Images with keypoint coordinates
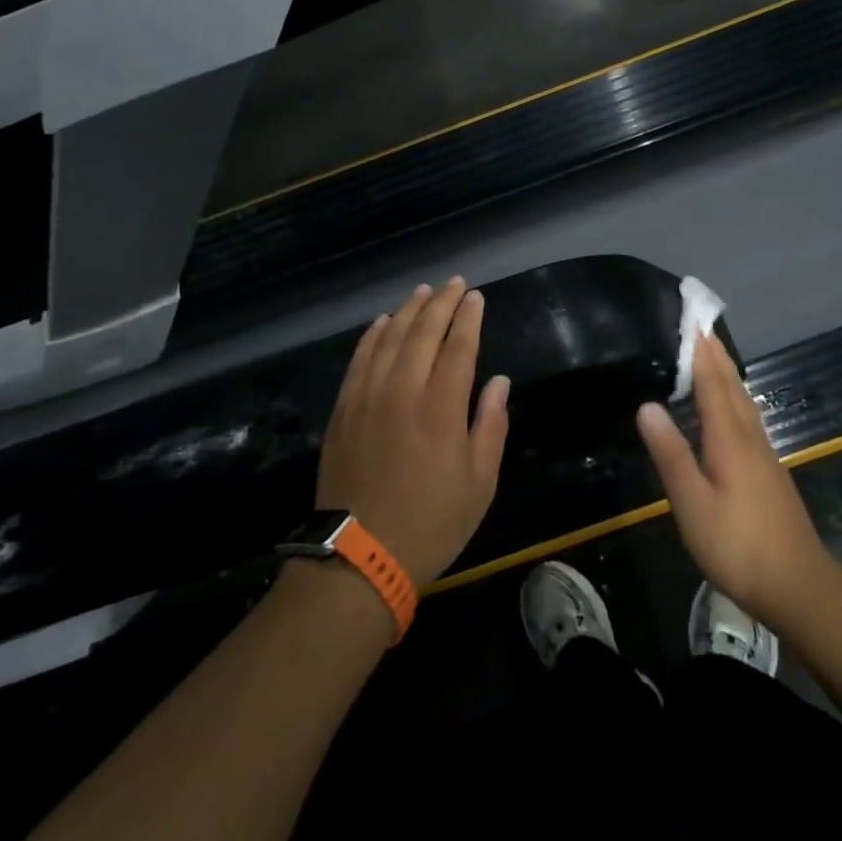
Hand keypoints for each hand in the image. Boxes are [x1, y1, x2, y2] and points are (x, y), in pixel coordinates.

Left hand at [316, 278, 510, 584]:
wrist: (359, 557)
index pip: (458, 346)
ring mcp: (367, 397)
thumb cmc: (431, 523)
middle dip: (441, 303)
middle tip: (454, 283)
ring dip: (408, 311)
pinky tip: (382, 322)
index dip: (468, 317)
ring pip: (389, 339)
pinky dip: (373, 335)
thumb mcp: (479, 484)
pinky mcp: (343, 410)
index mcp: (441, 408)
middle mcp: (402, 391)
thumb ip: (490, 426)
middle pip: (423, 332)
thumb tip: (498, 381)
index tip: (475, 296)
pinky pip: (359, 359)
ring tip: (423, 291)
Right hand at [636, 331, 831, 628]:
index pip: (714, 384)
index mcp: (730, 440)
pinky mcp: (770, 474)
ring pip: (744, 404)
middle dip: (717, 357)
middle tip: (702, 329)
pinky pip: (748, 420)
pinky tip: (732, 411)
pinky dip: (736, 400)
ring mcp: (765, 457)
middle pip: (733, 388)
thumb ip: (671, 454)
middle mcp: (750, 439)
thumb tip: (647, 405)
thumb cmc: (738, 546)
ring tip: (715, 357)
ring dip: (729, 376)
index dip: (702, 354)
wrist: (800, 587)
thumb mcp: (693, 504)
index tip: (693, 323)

* * *

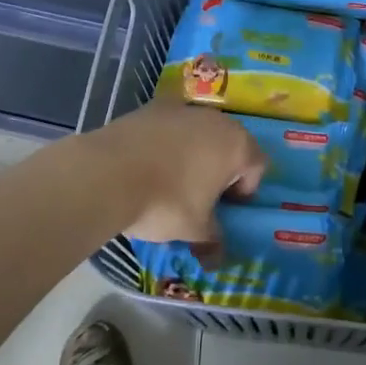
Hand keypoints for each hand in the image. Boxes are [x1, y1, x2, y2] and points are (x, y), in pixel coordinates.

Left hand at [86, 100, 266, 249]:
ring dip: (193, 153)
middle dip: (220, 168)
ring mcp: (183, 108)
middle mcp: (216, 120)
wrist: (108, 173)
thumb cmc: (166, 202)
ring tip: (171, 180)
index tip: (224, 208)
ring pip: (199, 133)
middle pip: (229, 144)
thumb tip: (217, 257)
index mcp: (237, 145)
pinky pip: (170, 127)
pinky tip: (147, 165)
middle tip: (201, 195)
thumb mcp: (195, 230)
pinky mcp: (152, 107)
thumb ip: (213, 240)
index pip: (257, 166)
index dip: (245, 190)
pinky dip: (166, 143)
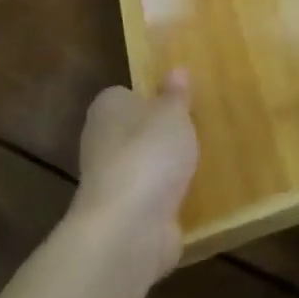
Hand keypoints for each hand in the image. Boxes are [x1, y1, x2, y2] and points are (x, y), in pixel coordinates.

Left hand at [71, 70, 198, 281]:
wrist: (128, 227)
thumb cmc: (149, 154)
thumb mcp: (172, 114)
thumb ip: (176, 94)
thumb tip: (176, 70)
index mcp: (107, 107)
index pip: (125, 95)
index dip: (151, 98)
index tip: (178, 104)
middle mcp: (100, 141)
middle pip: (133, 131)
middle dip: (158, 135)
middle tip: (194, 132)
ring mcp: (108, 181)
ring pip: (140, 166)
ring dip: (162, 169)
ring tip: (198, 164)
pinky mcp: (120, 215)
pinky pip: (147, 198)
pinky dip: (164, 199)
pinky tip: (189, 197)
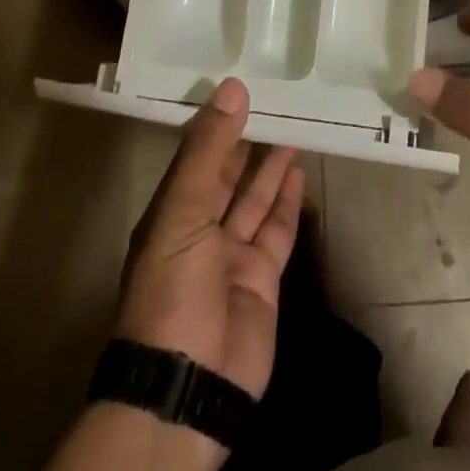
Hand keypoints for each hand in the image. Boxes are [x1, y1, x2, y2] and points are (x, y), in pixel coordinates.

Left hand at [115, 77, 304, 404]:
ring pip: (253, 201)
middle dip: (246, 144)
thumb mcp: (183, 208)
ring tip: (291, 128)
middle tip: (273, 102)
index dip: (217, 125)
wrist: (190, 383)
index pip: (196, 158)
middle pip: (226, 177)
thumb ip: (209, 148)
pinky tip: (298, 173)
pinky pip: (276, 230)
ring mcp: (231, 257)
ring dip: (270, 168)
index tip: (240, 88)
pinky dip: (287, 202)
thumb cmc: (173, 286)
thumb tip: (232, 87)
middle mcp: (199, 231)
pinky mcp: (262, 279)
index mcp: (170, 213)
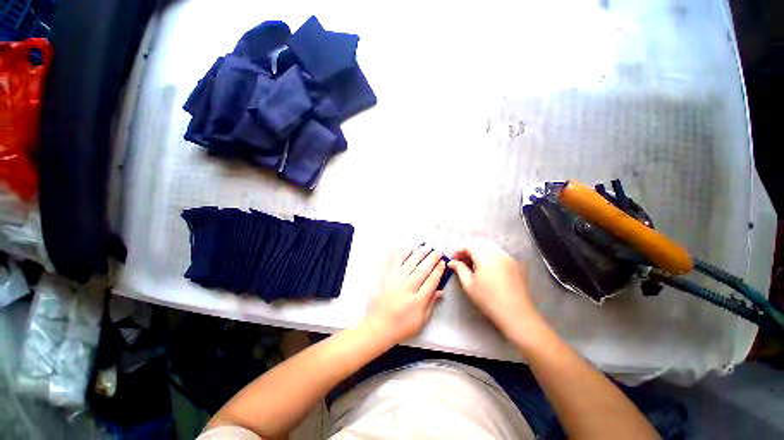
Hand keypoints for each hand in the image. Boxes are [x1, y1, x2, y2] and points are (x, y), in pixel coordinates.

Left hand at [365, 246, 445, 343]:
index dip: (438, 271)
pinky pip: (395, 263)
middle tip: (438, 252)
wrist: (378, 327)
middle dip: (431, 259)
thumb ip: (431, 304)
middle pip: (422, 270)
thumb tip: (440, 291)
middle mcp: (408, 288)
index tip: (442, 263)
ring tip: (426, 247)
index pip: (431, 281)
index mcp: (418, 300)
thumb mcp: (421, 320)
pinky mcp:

TASK PROMPT>
Leave the pictures out, and transcribe exactly the lines above starting at the one that contains "wrist: (108, 173)" and ending at the one that contains "index dip: (151, 98)".

OUTPUT>
wrist: (108, 173)
thumb cmc: (166, 202)
ring tip: (171, 180)
index tip: (224, 208)
ring pip: (199, 133)
middle pip: (229, 144)
thumb tip: (217, 257)
index mcp: (237, 145)
pinky pip: (170, 127)
pinky tip: (147, 165)
middle tip: (201, 195)
thumb mcp: (195, 230)
pinky mcp: (152, 107)
thumb ip: (213, 240)
index pip: (257, 166)
index dip: (245, 190)
pinky dip: (166, 143)
Hand keypoints for each hand in the image. Boxes are [x1, y1, x2, y2] and points are (x, y), in pixel coordinates.

Left hand at [71, 70, 198, 281]:
wrist: (128, 227)
thumb cmc: (149, 154)
thumb mcp: (172, 114)
thumb ip: (176, 94)
thumb tip: (176, 70)
index mcp: (107, 107)
index pip: (125, 95)
index dip: (151, 98)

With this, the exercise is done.